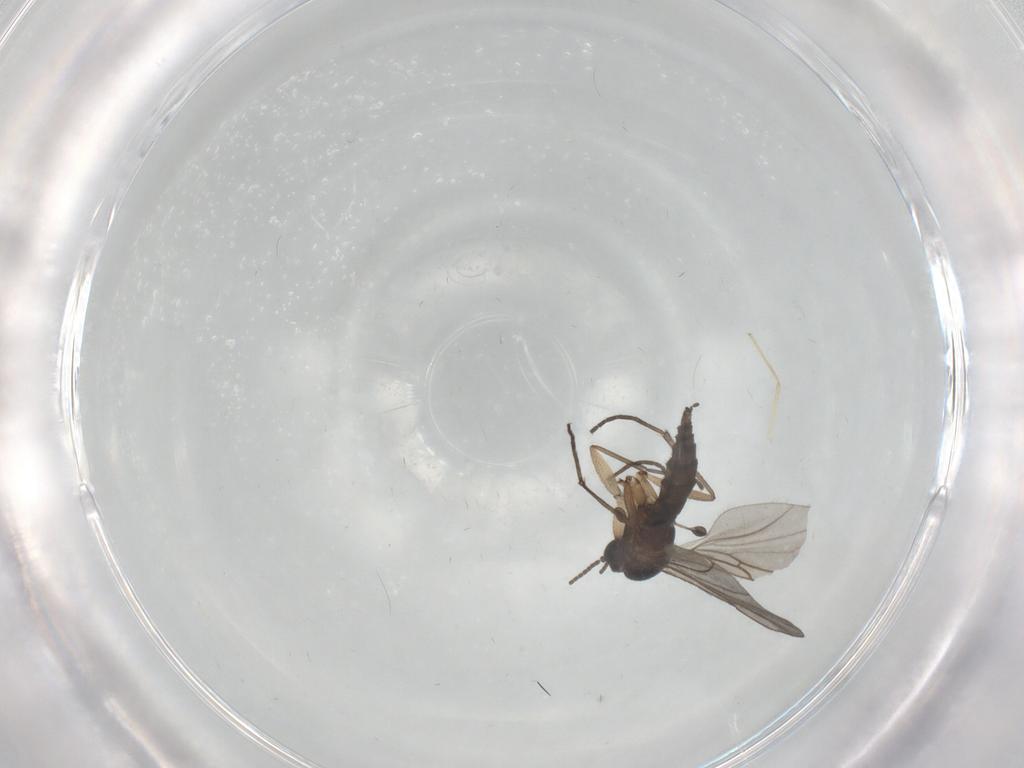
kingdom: Animalia
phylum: Arthropoda
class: Insecta
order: Diptera
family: Sciaridae
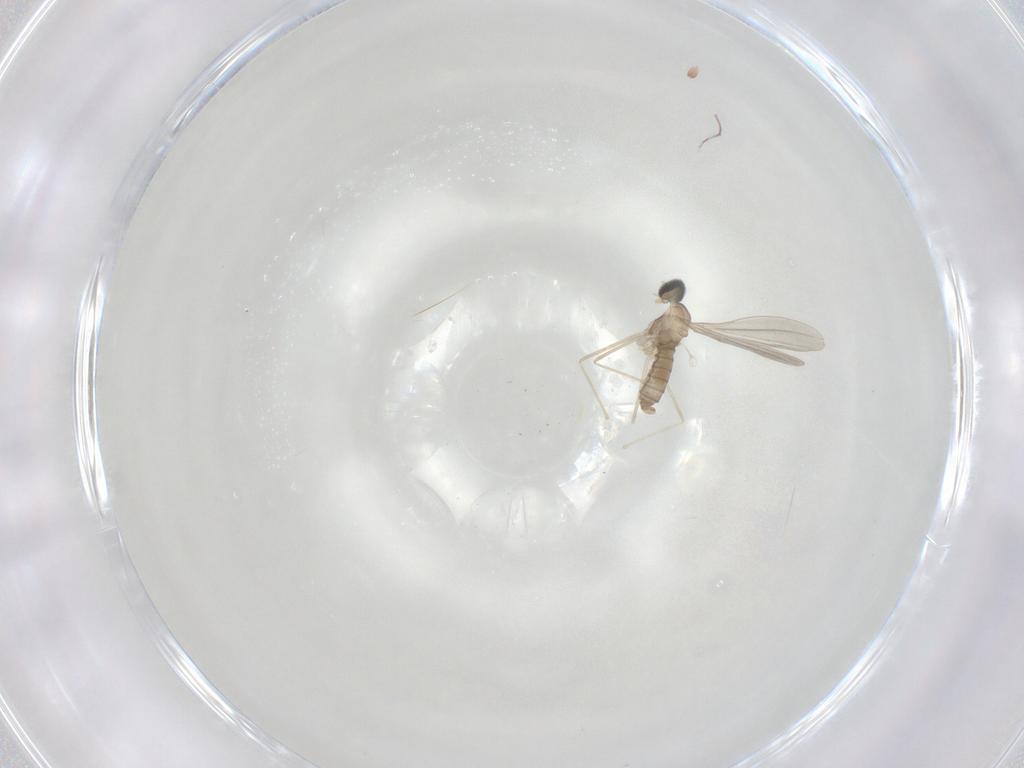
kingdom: Animalia
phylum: Arthropoda
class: Insecta
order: Diptera
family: Cecidomyiidae
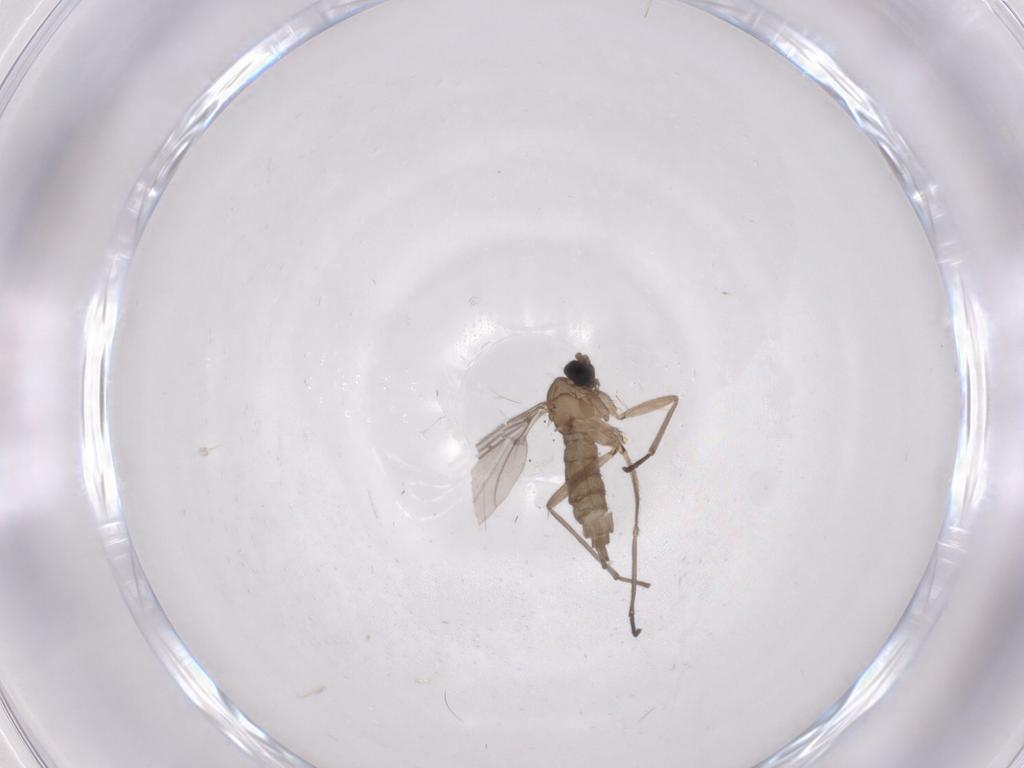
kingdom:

_STATED TASK:_
Please reproduce the naming lines of every entry above, keeping each line's wording and order and leaving out the pictures.

_EXERCISE OUTPUT:_
kingdom: Animalia
phylum: Arthropoda
class: Insecta
order: Diptera
family: Sciaridae
kingdom: Animalia
phylum: Arthropoda
class: Insecta
order: Diptera
family: Cecidomyiidae
kingdom:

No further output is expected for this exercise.